─── Text provided

United States District Court, D. New Jersey

March 30, 2015

BAYMONT FRANCHISE SYSTEMS, INC., Plaintiff,
v.
SHREE HANUMAN, INC. et al., Defendants.

OPINION

KEVIN McNULTY District Judge.

This matter comes before the Court on the unopposed motion of Plaintiff Baymont Franchise Systems, Inc. ("Baymont") for default judgment against Defendants Shree Hanuman, Inc. ("Hanuman"), Gurraj Grewal ("Grewal"), and Rekha M. Zaveri ("Zaveri"), pursuant to Fed.R.Civ.P. 55(b)(2). (ECF No. 10). This action arises from a breach of contract dispute. For the reasons set forth below, I will enter a default judgment in the amount of $175, 201.81, plus post-judgment interest from this date at the appropriate rate pursuant to 28 U.S.C. § 1961.

I. BACKGROUND

a. The Agreement

Baymont is a Delaware corporation with its principal place of business in Parsippany, New Jersey. (Compl. ECF No. 1). Hanuman is a Georgia corporation with its principal place of business in Goodiettsville, Tennessee. (Id. ¶2). Zaveri and Grewal are principals of Hanuman and citizens of Tennessee. (Id. H3-4).

On or about November 1, 2007, Baymont entered into a Franchise Agreement ("Agreement") with Hanuman. (Id. ¶9 (citing Ex. A)). Hanuman was authorized to operate a 70-room Baymont guest lodging facility located at 809 Wren Road, Goodlettsville, Tennessee 37072, Site No. 4343-72505-02 ("Facility"). (Id.).

──────
─── Data records

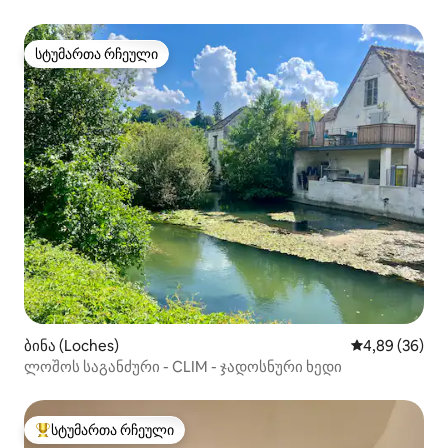
სტუმართა რჩეული
სტუმართა რჩეული
ბინა (Loches)
საშუალო შეფა
4,89 (36)
ლოშოს საგანძური - CLIM - ჯადოსნური ხედი
სტუმართა რჩეული
სტუმართა რჩეული მოწინავე ვარიანტი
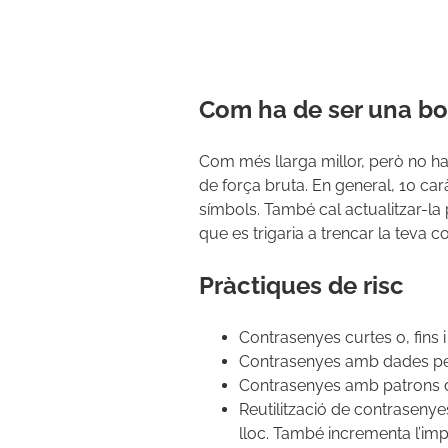
Com ha de ser una b
Com més llarga millor, però no ha
de força bruta. En general, 10 ca
símbols. També cal actualitzar-la 
que es trigaria a trencar la teva c
Pràctiques de risc
Contrasenyes curtes o, fins i 
Contrasenyes amb dades per
Contrasenyes amb patrons de
Reutilització de contrasenye
lloc. També incrementa l’im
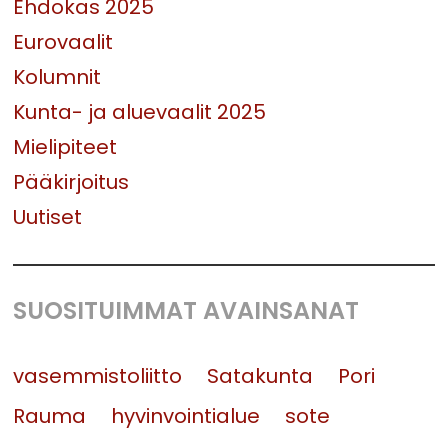
Ehdokas 2025
Eurovaalit
Kolumnit
Kunta- ja aluevaalit 2025
Mielipiteet
Pääkirjoitus
Uutiset
SUOSITUIMMAT AVAINSANAT
vasemmistoliitto
Satakunta
Pori
Rauma
hyvinvointialue
sote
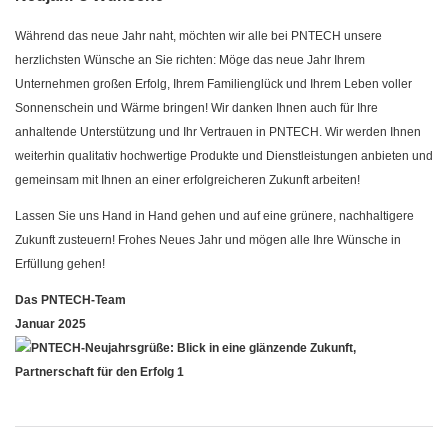
Während das neue Jahr naht, möchten wir alle bei PNTECH unsere
herzlichsten Wünsche an Sie richten: Möge das neue Jahr Ihrem
Unternehmen großen Erfolg, Ihrem Familienglück und Ihrem Leben voller
Sonnenschein und Wärme bringen! Wir danken Ihnen auch für Ihre
anhaltende Unterstützung und Ihr Vertrauen in PNTECH. Wir werden Ihnen
weiterhin qualitativ hochwertige Produkte und Dienstleistungen anbieten und
gemeinsam mit Ihnen an einer erfolgreicheren Zukunft arbeiten!
Lassen Sie uns Hand in Hand gehen und auf eine grünere, nachhaltigere
Zukunft zusteuern! Frohes Neues Jahr und mögen alle Ihre Wünsche in
Erfüllung gehen!
Das PNTECH-Team
Januar 2025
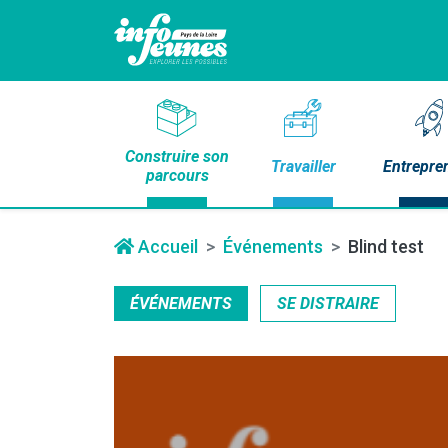
Construire son
Travailler
Entrepre
parcours
Accueil
Événements
Blind test
ÉVÉNEMENTS
SE DISTRAIRE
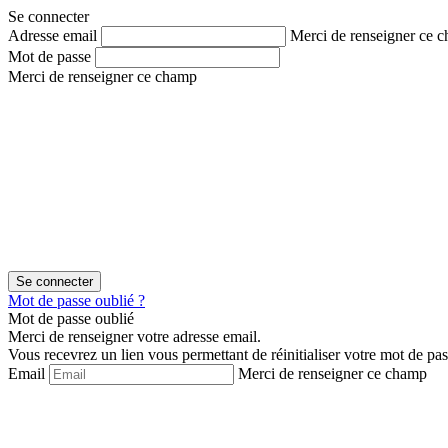
Aller
Aller
Se connecter
au
au
Adresse email
Merci de renseigner ce 
contenu
menu
Mot de passe
Merci de renseigner ce champ
Mot de passe oublié ?
Mot de passe oublié
Merci de renseigner votre adresse email.
Vous recevrez un lien vous permettant de réinitialiser votre mot de pas
Email
Merci de renseigner ce champ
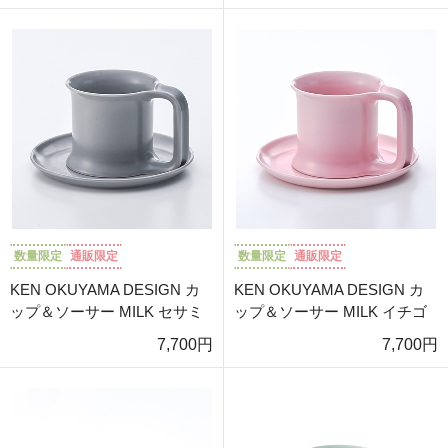
数量限定
通販限定
数量限定
通販限定
KEN OKUYAMA DESIGN カ
KEN OKUYAMA DESIGN カ
ップ＆ソーサー MILK セサミ
ップ＆ソーサー MILK イチゴ
7,700円
7,700円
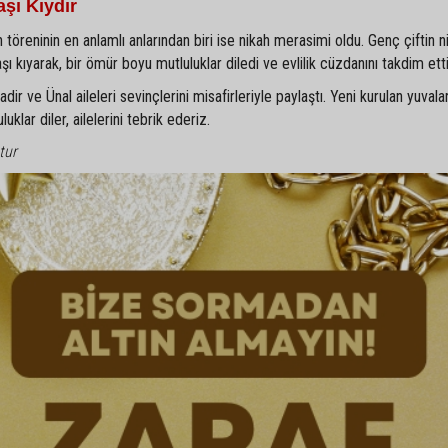
şı Kıydır
 töreninin en anlamlı anlarından biri ise nikah merasimi oldu. Genç çiftin ni
kıyarak, bir ömür boyu mutluluklar diledi ve evlilik cüzdanını takdim etti
r ve Ünal aileleri sevinçlerini misafirleriyle paylaştı. Yeni kurulan yuvala
klar diler, ailelerini tebrik ederiz.
tur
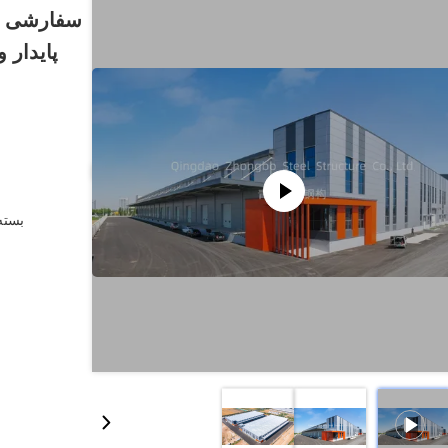
سفارشی که
پایدار 
بسته 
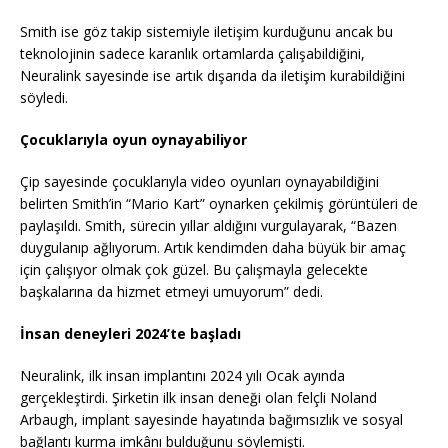
Smith ise göz takip sistemiyle iletişim kurduğunu ancak bu
teknolojinin sadece karanlık ortamlarda çalışabildiğini,
Neuralink sayesinde ise artık dışarıda da iletişim kurabildiğini
söyledi.
Çocuklarıyla oyun oynayabiliyor
Çip sayesinde çocuklarıyla video oyunları oynayabildiğini
belirten Smith’in “Mario Kart” oynarken çekilmiş görüntüleri de
paylaşıldı. Smith, sürecin yıllar aldığını vurgulayarak, “Bazen
duygulanıp ağlıyorum. Artık kendimden daha büyük bir amaç
için çalışıyor olmak çok güzel. Bu çalışmayla gelecekte
başkalarına da hizmet etmeyi umuyorum” dedi.
İnsan deneyleri 2024’te başladı
Neuralink, ilk insan implantını 2024 yılı Ocak ayında
gerçekleştirdi. Şirketin ilk insan deneği olan felçli Noland
Arbaugh, implant sayesinde hayatında bağımsızlık ve sosyal
bağlantı kurma imkânı bulduğunu söylemişti.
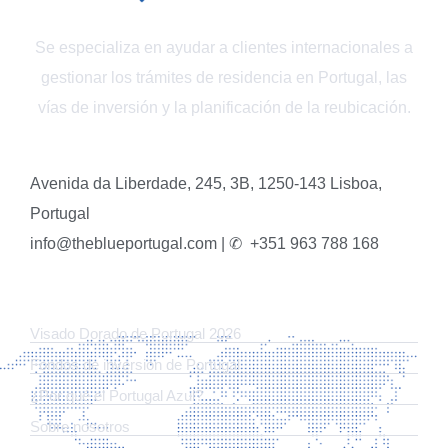
Se especializa en ayudar a clientes internacionales a
gestionar los trámites de residencia en Portugal, las
vías de inversión y la planificación de la reubicación.
Avenida da Liberdade, 245, 3B, 1250-143 Lisboa,
Portugal
info@theblueportugal.com | ✆
+351 963 788 168
ENLACES
Visado Dorado de Portugal 2026
Fondos de inversión de Portugal
¿Por qué el Portugal Azul?
Sobre nosotros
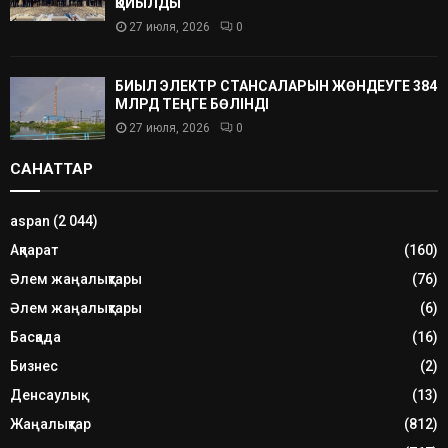
ҚОЙЫЛДЫ
27 июля, 2026
0
БИЫЛ ЭЛЕКТР СТАНСАЛАРЫН ЖӨНДЕУГЕ 384
МЛРД ТЕҢГЕ БӨЛІНДІ
27 июля, 2026
0
САНАТТАР
aspan
(2 044)
Ақпарат
(160)
Әлем жаңалықтары
(76)
Әлем жаңалықтары
(6)
Басқада
(16)
Бизнес
(2)
Денсаулық
(13)
Жаңалықтар
(812)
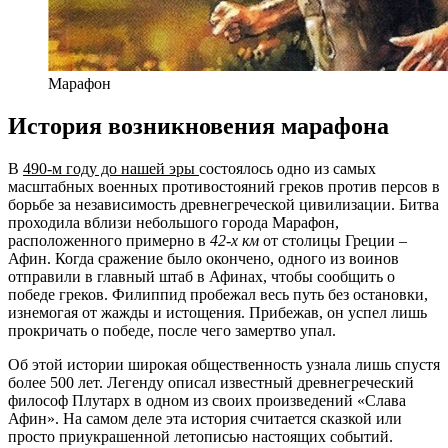
Марафон
История возникновения марафона
В
490-м году до нашей эры
состоялось одно из самых
масштабных военных противостояний греков против персов в
борьбе за независимость древнегреческой цивилизации. Битва
проходила вблизи небольшого города Марафон,
расположенного примерно в
42-х км
от столицы Греции –
Афин. Когда сражение было окончено, одного из воинов
отправили в главный штаб в Афинах, чтобы сообщить о
победе греков. Филиппид пробежал весь путь без остановки,
изнемогая от жажды и истощения. Прибежав, он успел лишь
прокричать о победе, после чего замертво упал.
Об этой истории широкая общественность узнала лишь спустя
более 500 лет. Легенду описал известный древнегреческий
философ Плутарх в одном из своих произведений «Слава
Афин». На самом деле эта история считается сказкой или
просто приукрашенной летописью настоящих событий.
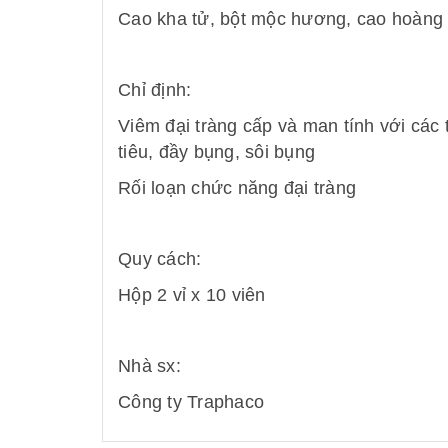
Cao kha tử, bột mộc hương, cao hoàng l
Chỉ định:
Viêm đại tràng cấp và man tính với các t
tiêu, đầy bụng, sôi bụng
Rối loạn chức năng đại tràng
Quy cách:
Hộp 2 vỉ x 10 viên
Nhà sx:
Công ty Traphaco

──────

▸ **Exercises**
1. Answer these questions using the court opinion:
(a) Which district judge wrote the opinion?
(b) In which state is Baymont incorporated?
(c) How many rooms did the Facility have under the Agreement?
2. Carry the court opinion forward from its last sentence.
The saved entries are separate material and are not part of the court opinion.

▸ **Answers in order**
1.
(a) Kevin McNulty
(b) Delaware
(c) 70

2.
Under the Agreement, Hanuman was obligated to operate the Facility for a twenty-year term and to make periodic payments to Baymont for "royalties, system assessments, taxes, interest, and other fees" ("recurring fees"). (Id. ¶¶ 10-11). Hanuman was required to pay interest "on any past due amount... at the rate of 1.5% per month or the maximum rate permitted by applicable law, whichever is less, accruing from the due date until the amount is paid." (Id. HI2).

The Agreement also required Hanuman to submit monthly reports to Baymont disclosing, inter alia, "the amount of gross room revenue earned by Shree Hanuman at the Facility in the preceding month for purposes of establishing the amount of royalties and other Recurring Fees due to [Baymont]." (Id. ¶ 13). Hanuman was to maintain accurate "financial information, including books, records, and accounts, " and allow Baymont to "examine, audit, and make copies" of these records. (Id. 14).

Section 11.2 outlines the circumstances under which Baymont could terminate the Franchise Agreement, including

(1) [failure to] cure a default as provided in Section 11.1 [requiring payment within 30 days of written notice]...
(7) [failure to] pay debts as they arise in the ordinary course of business...
(9) [receipt of] two or more notices of default from [Baymont] in any one year period (whether or not you cure the defaults)

(Id. Ex. A at 14; If 15).

In the event of a termination, Hanuman was required to pay liquidated damages to Baymont, which were set at $1, 000 per guest room in the Facility. (Id. ¶¶ 16-17). In the event of litigation, the losing party was required to pay "all costs and expenses, including reasonable attorneys' fees, incurred by the prevailing party." (Id. ¶ 18).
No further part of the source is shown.